Items stored from a collection:
-=-=-

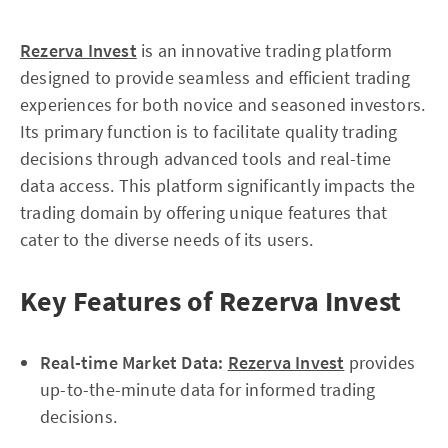
Rezerva Invest
is an innovative trading platform
designed to provide seamless and efficient trading
experiences for both novice and seasoned investors.
Its primary function is to facilitate quality trading
decisions through advanced tools and real-time
data access. This platform significantly impacts the
trading domain by offering unique features that
cater to the diverse needs of its users.
Key Features of Rezerva Invest
Real-time Market Data:
Rezerva Invest
provides
up-to-the-minute data for informed trading
decisions.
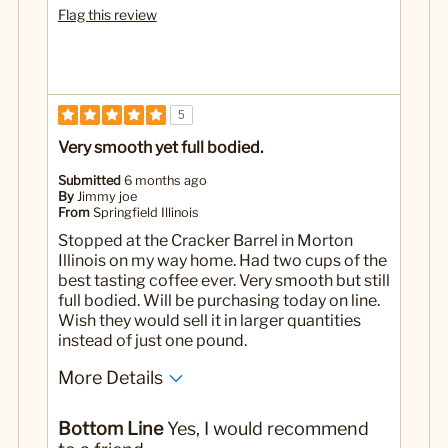
Flag this review
5
Very smooth yet full bodied.
Submitted
6 months ago
By
Jimmy joe
From
Springfield Illinois
Stopped at the Cracker Barrel in Morton
Illinois on my way home. Had two cups of the
best tasting coffee ever. Very smooth but still
full bodied. Will be purchasing today on line.
Wish they would sell it in larger quantities
instead of just one pound.
More Details
No
Was this a gift?
Bottom Line
Yes, I would recommend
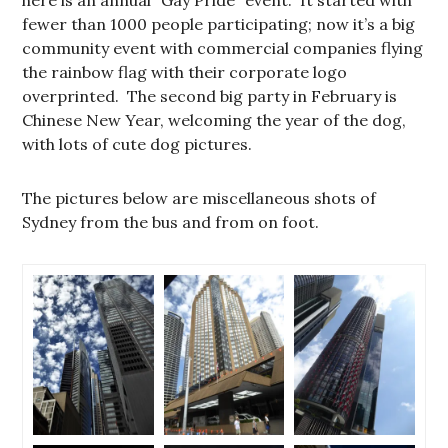
fewer than 1000 people participating; now it’s a big
community event with commercial companies flying
the rainbow flag with their corporate logo
overprinted. The second big party in February is
Chinese New Year, welcoming the year of the dog,
with lots of cute dog pictures.
The pictures below are miscellaneous shots of
Sydney from the bus and from on foot.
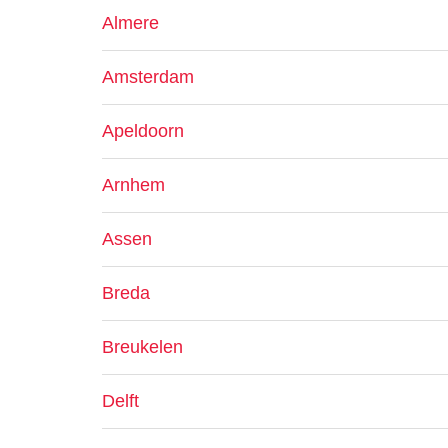
Almere
Amsterdam
Apeldoorn
Arnhem
Assen
Breda
Breukelen
Delft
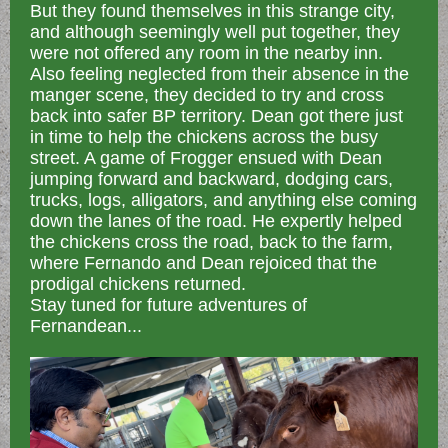
But they found themselves in this strange city,
and although seemingly well put together, they
were not offered any room in the nearby inn.
Also feeling neglected from their absence in the
manger scene, they decided to try and cross
back into safer BP territory. Dean got there just
in time to help the chickens across the busy
street. A game of Frogger ensued with Dean
jumping forward and backward, dodging cars,
trucks, logs, alligators, and anything else coming
down the lanes of the road. He expertly helped
the chickens cross the road, back to the farm,
where Fernando and Dean rejoiced that the
prodigal chickens returned.
Stay tuned for future adventures of
Fernandean...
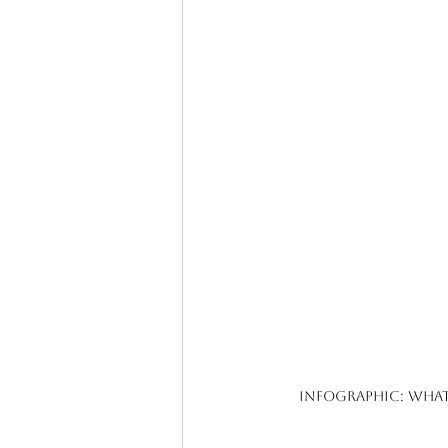
Infographic: What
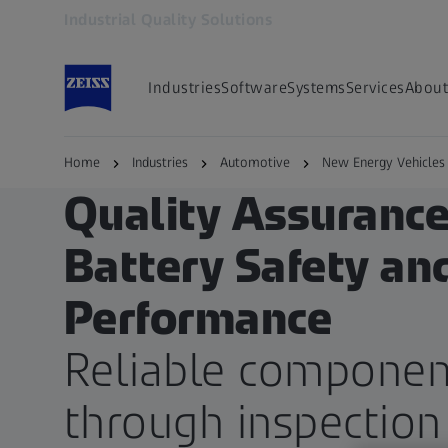
Industrial Quality Solutions
Opens in another tab
Industries
Software
Systems
Services
About
Home
Industries
Automotive
New Energy Vehicles
ZEISS EMOBILITY SOLUTIONS
Quality Assurance
Battery Safety an
Performance
Reliable componen
through inspection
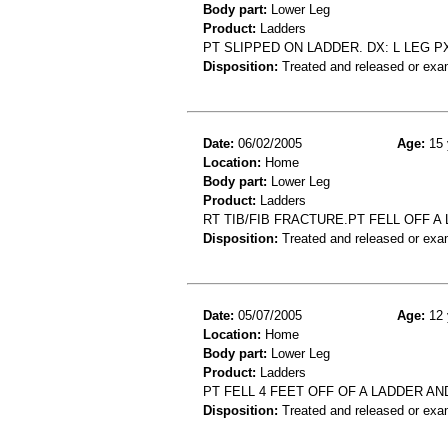
Body part:
Lower Leg
Product:
Ladders
PT SLIPPED ON LADDER. DX: L LEG P
Disposition:
Treated and released or exa
Date:
06/02/2005
Age:
15 
Location:
Home
Body part:
Lower Leg
Product:
Ladders
RT TIB/FIB FRACTURE.PT FELL OFF 
Disposition:
Treated and released or exa
Date:
05/07/2005
Age:
12 
Location:
Home
Body part:
Lower Leg
Product:
Ladders
PT FELL 4 FEET OFF OF A LADDER A
Disposition:
Treated and released or exa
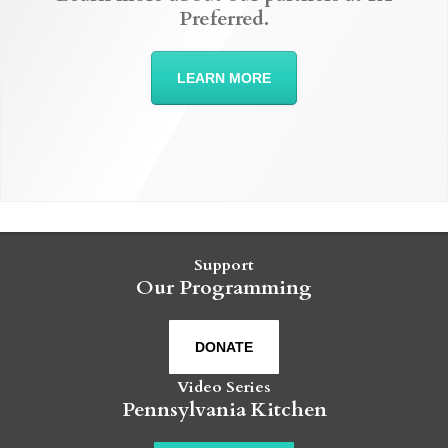
Preferred.
LEARN MORE
Support
Our Programming
DONATE
Video Series
Pennsylvania Kitchen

-=-=-

**Description of the task**
Please convert the lines read from every row above into one numbered list, skipping blank lines and leaving the pictures out.

**Output**
1. Rezerva Invest
2. is an innovative trading platform
3. designed to provide seamless and efficient trading
4. experiences for both novice and seasoned investors.
5. Its primary function is to facilitate quality trading
6. decisions through advanced tools and real-time
7. data access. This platform significantly impacts the
8. trading domain by offering unique features that
9. cater to the diverse needs of its users.
10. Key Features of Rezerva Invest
11. Real-time Market Data:
12. Rezerva Invest
13. provides
14. up-to-the-minute data for informed trading
15. decisions.
16. Flag this review
17. 5
18. Very smooth yet full bodied.
19. Submitted
20. 6 months ago
21. By
22. Jimmy joe
23. From
24. Springfield Illinois
25. Stopped at the Cracker Barrel in Morton
26. Illinois on my way home. Had two cups of the
27. best tasting coffee ever. Very smooth but still
28. full bodied. Will be purchasing today on line.
29. Wish they would sell it in larger quantities
30. instead of just one pound.
31. More Details
32. No
33. Was this a gift?
34. Bottom Line
35. Yes, I would recommend
36. fewer than 1000 people participating; now it’s a big
37. community event with commercial companies flying
38. the rainbow flag with their corporate logo
39. overprinted. The second big party in February is
40. Chinese New Year, welcoming the year of the dog,
41. with lots of cute dog pictures.
42. The pictures below are miscellaneous shots of
43. Sydney from the bus and from on foot.
44. Almere
45. Amsterdam
46. Apeldoorn
47. Arnhem
48. Assen
49. Breda
50. Breukelen
51. Delft
52. But they found themselves in this strange city,
53. and although seemingly well put together, they
54. were not offered any room in the nearby inn.
55. Also feeling neglected from their absence in the
56. manger scene, they decided to try and cross
57. back into safer BP territory. Dean got there just
58. in time to help the chickens across the busy
59. street. A game of Frogger ensued with Dean
60. jumping forward and backward, dodging cars,
61. trucks, logs, alligators, and anything else coming
62. down the lanes of the road. He expertly helped
63. the chickens cross the road, back to the farm,
64. where Fernando and Dean rejoiced that the
65. prodigal chickens returned.
66. Stay tuned for future adventures of
67. Fernandean...
68. Infographic: What
69. Industrial Quality Solutions
70. Opens in another tab
71. Industries
72. Software
73. Systems
74. Services
75. About
76. Home
77. Industries
78. Automotive
79. New Energy Vehicles
80. ZEISS EMOBILITY SOLUTIONS
81. Quality Assurance
82. Battery Safety an
83. Performance
84. Reliable componen
85. through inspection
86. Body part:
87. Lower Leg
88. Product:
89. Ladders
90. PT SLIPPED ON LADDER. DX: L LEG P
91. Disposition:
92. Treated and released or exa
93. Date:
94. 06/02/2005
95. Age:
96. 15 
97. Location:
98. Home
99. Body part:
100. Lower Leg
101. Product:
102. Ladders
103. RT TIB/FIB FRACTURE.PT FELL OFF 
104. Disposition:
105. Treated and released or exa
106. Date:
107. 05/07/2005
108. Age:
109. 12 
110. Location:
111. Home
112. Body part:
113. Lower Leg
114. Product:
115. Ladders
116. PT FELL 4 FEET OFF OF A LADDER A
117. Disposition:
118. Treated and released or exa
119. Preferred.
120. LEARN MORE
121. Support
122. Our Programming
123. DONATE
124. Video Series
125. Pennsylvania Kitchen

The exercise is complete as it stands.